Bank of America and Wells Fargo cuts jobs ahead of holiday season


Bank of America and Wells Fargo reportedly started cutting staff last week, ahead of the holiday season.

At one time, layoffs ahead of the holidays would never have occurred. But those days apparently are traveling the same path as defined-benefit pension plans, retiree medical care and other benevolent policies.

Bank of America, which has said it will cut 30,000 jobs over the next few years, confirmed last week that cuts have begun.

“Bank of America continually reviews and assesses the efficiency and effectiveness of our operations. As a result, we have made the difficult but necessary decision to eliminate certain staff support functions in technology and operations,” the bank said in a statement to TheStreet.com.

A BofA spokeswoman said Monday that the bank isn't providing details on layoffs such as their location or the lines of business affected.

It almost makes one long for the days of yesteryear (about a decade ago, for those counting at home) when BofA insiders said no layoffs would ever be made on Dec. 7 under the leadership of former Marine Hugh McColl, given the date’s significance in World War II.

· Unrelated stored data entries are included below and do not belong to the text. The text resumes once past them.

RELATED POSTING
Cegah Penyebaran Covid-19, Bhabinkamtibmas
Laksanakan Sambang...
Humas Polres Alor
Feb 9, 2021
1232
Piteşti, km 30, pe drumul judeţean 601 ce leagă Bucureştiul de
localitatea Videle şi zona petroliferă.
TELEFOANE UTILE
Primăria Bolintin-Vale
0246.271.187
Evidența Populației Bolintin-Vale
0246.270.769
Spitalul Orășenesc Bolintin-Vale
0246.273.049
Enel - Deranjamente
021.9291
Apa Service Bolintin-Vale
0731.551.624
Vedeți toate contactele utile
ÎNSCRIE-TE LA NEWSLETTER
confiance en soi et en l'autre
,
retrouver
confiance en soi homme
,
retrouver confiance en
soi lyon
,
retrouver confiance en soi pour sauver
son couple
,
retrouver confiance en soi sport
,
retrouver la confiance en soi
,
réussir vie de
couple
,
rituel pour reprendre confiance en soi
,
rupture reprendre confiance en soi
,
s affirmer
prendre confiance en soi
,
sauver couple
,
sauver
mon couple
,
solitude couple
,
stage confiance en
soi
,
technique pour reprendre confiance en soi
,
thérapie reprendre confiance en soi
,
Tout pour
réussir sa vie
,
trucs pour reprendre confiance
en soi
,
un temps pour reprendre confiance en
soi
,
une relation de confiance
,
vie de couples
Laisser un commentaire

Wells Fargo plans to cut technology and operations jobs by year-end as part of its Project Compass program seeking to shed $1.5 billion of quarterly operating expenses, Reuters reported, noting that the bank’s tech hubs are in San Francisco, Charlotte, Minneapolis and Scottsdale, Ariz.

The San Francisco bank told employees in a server-management group employing 500 that 25 staff will be cut and 30 open positions won’t be filled, Reuters said.

Wells still isn’t giving much detail on the full scope of its plans for layoffs.

BofA, Wells and other big banks are eager to squeeze costs from their operations as they cope with anemic loan demand and a decline in fee revenue.